Luckily for Mazur, Princeton University was understanding of his circumstances and accepted him into their graduate school. He received a Ph.D. from Princeton and then spent a year at the Institute for Advanced Study in Princeton.

Mazur left Princeton and came to Harvard in 1959, at age 22, as a Junior Fellow in the Harvard Society of Fellows. He became an assistant professor in 1962, an associate professor in 1965 and a professor of mathematics in 1969. He was named the William Petschek Professor of Mathematics in 1982.

Mazur's current research is in the field of number theory and builds on his background in algebraic geometry. Number theory is an advanced area of mathematics that encompasses things such as the study of very large prime numbers, which are involved in making unbreakable codes.

``The deep questions posed by number have inspired the creation of some of the most powerful mathematical techniques and theories,'' Mazur said. ``The more one studies these questions, the more one comes to realize how central a role they play in so many aspects of math and physics.''

Mazur is a wonderful teacher whose energy and sensitivity have endeared him to his students, Siu said. The large turnout of his former students, many from faraway places, at a celebration of Mazur's 60th birthday last spring is an indication of their high regard for him, Siu said.

Mazur said his teaching and research are interconnected, forming a kind of equilibrium. Even the most basic mathematics classes help provide a framework and perspective within which one can better view advanced topics.

``In order to get the full resonance of what one is thinking about, even if it is the latest idea in a technical realm, it's better if one is in touch with people who are just beginning to grasp the ideas,'' Mazur said.

In addition to his role teaching Harvard students, Mazur was recently sought out by the public television program NOVA to help viewers understand the complexities and drama involved in the solution of an advanced mathematical problem known as Fermat's Last Theorem.

Mazur has won numerous prizes and honors over the course of his career, including the Mathematical Association of America's 1994 Chauvenet Prize, the American Mathematical Society's 1982 Cole Prize for work in number theory, and the American Mathematical Society's 1965 Veblen Prize in Geometry for his work in topology.

He was awarded the Veblen Prize for work on ``the generalized Schoenflies Theorem,'' a famous topology problem that has to do with the placement of curved surfaces in three-dimensional space and their analogs in higher dimensions.

The theorem says that while a one-dimensional string can occur in three-dimensional space in a knotted configuration which cannot be undone without cutting, a seemingly knotted two-dimensional balloon can always be untwisted into the shape of a perfectly round balloon, again without cutting or piercing.

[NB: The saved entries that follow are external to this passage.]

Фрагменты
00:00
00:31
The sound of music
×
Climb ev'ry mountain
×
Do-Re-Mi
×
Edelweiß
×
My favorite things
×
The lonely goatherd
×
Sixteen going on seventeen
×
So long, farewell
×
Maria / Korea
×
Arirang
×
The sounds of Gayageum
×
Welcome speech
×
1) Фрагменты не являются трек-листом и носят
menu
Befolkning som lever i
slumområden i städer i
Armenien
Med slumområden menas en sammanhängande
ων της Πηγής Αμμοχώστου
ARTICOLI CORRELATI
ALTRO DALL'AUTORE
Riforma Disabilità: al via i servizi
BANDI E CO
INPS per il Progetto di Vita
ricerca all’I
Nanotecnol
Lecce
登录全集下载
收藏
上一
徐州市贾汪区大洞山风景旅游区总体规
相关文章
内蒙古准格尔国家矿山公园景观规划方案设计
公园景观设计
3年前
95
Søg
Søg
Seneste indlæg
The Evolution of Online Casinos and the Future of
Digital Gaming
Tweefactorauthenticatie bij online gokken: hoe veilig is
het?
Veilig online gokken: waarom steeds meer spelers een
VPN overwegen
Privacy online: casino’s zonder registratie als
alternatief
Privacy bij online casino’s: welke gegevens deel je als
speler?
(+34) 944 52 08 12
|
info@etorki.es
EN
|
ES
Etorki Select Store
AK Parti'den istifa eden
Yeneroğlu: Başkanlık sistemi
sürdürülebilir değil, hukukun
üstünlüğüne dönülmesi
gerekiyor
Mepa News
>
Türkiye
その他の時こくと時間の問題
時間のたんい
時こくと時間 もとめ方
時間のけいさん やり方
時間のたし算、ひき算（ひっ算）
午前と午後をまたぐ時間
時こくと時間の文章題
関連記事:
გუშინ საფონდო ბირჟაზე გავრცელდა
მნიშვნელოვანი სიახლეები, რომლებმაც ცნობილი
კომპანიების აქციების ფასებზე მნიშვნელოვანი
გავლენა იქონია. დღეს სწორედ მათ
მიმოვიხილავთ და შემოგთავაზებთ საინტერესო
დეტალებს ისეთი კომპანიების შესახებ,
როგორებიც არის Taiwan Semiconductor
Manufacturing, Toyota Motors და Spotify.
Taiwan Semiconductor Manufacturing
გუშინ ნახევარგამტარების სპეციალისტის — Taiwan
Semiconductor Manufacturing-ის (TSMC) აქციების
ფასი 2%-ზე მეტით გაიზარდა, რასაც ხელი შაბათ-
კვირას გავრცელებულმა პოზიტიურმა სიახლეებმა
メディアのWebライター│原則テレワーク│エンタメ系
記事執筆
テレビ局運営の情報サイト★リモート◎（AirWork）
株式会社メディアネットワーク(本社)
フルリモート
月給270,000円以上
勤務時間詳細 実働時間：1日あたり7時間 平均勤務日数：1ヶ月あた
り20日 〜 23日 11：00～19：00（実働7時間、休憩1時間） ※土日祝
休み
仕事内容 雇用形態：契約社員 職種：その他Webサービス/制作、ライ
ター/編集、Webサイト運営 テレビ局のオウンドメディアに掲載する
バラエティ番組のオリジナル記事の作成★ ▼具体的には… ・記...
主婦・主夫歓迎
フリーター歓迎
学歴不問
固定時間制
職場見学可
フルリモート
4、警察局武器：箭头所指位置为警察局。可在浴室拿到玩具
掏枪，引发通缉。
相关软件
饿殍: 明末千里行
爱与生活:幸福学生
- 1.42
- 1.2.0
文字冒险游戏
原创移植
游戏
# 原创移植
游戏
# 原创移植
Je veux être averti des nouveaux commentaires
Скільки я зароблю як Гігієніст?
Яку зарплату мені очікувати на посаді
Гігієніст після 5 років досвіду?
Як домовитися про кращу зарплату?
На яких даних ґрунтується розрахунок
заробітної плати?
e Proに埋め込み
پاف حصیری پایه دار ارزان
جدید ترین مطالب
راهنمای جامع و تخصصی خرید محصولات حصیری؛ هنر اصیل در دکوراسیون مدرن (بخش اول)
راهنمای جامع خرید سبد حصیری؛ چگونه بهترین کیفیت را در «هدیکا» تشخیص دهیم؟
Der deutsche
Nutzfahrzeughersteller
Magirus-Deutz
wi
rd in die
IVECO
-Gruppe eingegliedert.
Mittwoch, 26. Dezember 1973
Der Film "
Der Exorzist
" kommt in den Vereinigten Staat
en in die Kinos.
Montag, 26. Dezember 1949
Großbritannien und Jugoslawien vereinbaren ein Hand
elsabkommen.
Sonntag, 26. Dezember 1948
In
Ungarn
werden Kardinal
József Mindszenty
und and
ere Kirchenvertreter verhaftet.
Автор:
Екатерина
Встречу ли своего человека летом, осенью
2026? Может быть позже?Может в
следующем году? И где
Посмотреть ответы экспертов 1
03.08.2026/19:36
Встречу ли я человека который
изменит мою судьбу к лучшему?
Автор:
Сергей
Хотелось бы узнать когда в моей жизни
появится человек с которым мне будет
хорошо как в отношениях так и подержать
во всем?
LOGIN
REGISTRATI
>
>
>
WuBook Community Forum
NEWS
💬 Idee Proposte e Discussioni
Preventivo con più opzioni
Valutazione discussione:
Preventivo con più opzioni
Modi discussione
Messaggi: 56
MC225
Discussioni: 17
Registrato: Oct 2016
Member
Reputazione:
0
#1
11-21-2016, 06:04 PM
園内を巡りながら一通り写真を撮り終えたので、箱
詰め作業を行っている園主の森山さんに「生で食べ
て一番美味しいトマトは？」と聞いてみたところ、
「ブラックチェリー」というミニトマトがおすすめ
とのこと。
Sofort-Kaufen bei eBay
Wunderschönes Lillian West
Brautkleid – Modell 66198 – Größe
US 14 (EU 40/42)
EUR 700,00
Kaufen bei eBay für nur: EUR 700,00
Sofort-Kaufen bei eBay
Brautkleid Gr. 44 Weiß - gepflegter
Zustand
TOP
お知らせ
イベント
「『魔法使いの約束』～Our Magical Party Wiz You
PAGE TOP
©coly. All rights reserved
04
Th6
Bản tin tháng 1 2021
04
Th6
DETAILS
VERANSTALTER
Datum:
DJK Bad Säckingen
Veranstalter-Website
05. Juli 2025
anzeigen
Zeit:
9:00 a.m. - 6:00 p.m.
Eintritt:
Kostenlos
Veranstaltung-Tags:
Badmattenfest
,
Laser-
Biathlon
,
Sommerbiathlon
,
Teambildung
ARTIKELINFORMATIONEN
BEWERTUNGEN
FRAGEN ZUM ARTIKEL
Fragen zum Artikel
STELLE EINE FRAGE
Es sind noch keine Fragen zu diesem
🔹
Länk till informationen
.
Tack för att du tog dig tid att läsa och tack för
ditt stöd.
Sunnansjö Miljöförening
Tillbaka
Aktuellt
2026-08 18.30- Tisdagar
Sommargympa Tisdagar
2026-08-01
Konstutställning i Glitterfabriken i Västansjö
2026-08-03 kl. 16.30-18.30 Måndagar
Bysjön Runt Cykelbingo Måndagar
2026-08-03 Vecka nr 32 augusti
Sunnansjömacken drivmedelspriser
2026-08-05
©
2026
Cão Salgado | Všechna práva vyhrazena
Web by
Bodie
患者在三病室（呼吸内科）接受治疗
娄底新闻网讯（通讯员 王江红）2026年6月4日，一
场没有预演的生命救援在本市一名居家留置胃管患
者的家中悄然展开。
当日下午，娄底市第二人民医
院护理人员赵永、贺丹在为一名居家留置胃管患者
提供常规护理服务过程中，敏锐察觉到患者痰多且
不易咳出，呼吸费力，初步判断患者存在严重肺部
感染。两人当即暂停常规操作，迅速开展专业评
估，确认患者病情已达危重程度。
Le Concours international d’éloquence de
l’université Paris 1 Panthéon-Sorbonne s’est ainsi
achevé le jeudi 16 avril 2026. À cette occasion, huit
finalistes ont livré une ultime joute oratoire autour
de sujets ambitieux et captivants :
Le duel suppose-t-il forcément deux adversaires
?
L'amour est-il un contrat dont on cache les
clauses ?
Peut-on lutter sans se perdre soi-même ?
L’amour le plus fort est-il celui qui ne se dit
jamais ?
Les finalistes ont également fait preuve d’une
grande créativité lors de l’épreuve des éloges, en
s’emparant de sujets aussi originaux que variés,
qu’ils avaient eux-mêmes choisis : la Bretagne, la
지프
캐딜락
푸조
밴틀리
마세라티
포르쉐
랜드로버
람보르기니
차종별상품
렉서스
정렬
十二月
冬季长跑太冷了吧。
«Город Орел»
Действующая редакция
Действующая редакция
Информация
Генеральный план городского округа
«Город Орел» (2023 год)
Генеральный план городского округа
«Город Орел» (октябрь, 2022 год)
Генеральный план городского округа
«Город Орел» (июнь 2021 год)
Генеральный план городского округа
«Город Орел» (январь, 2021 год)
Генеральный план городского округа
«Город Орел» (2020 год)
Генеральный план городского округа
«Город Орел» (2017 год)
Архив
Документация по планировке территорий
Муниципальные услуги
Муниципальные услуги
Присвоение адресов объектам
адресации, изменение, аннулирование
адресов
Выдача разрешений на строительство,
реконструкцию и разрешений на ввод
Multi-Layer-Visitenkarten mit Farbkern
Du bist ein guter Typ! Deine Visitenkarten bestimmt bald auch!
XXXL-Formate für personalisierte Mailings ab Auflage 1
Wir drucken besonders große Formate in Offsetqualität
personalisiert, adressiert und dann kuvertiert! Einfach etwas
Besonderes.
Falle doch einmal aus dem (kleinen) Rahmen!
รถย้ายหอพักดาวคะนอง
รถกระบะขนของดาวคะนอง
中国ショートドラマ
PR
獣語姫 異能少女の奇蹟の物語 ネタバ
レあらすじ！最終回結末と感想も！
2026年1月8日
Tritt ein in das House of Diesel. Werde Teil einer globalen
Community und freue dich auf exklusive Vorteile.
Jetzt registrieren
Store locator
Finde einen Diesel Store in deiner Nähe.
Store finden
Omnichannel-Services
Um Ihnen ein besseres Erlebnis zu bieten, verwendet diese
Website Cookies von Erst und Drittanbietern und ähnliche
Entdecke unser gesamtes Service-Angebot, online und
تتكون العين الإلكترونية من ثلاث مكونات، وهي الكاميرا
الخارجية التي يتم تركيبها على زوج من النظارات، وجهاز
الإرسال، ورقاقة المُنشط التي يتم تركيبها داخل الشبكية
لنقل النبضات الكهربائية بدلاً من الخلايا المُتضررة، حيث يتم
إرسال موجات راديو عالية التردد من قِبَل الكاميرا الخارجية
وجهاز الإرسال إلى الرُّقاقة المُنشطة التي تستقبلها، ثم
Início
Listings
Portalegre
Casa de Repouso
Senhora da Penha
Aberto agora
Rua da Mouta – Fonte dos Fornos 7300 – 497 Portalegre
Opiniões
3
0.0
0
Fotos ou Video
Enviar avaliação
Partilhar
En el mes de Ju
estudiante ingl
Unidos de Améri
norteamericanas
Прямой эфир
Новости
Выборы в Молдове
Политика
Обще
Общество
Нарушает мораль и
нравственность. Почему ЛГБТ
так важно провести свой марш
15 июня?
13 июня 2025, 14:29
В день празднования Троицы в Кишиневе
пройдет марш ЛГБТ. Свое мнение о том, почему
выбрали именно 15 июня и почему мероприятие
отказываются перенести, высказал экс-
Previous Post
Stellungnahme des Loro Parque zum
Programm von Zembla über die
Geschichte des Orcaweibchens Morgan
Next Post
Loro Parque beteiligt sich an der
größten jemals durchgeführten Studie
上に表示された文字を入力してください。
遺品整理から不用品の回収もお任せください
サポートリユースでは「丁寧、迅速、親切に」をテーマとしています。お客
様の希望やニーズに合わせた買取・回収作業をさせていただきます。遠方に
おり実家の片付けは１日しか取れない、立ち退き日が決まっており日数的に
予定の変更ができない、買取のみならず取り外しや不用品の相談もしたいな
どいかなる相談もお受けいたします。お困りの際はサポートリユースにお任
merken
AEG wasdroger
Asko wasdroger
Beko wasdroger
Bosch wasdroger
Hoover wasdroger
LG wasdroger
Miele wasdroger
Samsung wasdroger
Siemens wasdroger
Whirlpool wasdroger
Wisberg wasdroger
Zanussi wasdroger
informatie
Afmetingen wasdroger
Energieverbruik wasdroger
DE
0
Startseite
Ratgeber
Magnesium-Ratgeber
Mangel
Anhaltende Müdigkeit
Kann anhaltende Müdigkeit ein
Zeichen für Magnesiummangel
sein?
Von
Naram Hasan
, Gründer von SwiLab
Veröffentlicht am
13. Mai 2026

It also says that the analog of this is true in higher dimensions.

Mazur solved this problem and proved the theorem is true, using a technique now called the ``Mazur Swindle.''

Mazur was awarded the Cole Prize in number theory for developing methods in the arithmetic theory of elliptic curves. These methods proved essential to the later solution of Fermat's Last Theorem -- which had defied proof for 350 years -- by Princeton University Professor Andrew Wiles. Wiles' work included a collaboration with Harvard Professor of Mathematics Richard Taylor.

Fermat's Last Theorem says that the sum of two N-th powers of whole numbers is never equal to an N-th power, when N is greater than 2. This is in sharp contrast to what happens when N is equal to 2, for example, 9 + 16 = 25.

Mazur was elected a member of the National Academy of Sciences in 1982.

He has written about a hundred articles, the most recent of which are, ``Hypersurfaces of Low Degree,'' co-authored with J. Harris and R. Pandharipande, which appeared this year and ``Introduction to the Deformation Theory of Galois Representations'' last year.

Mazur has frequently been a visiting professor at the Institut des Hautes Etudes Scientifiques in Bures-sur-Yvette. Most recently, he has been a Miller Visiting Fellow at the University of California in Berkeley and was the John Harvard Visiting Professor at Emmanuel College in Cambridge, England.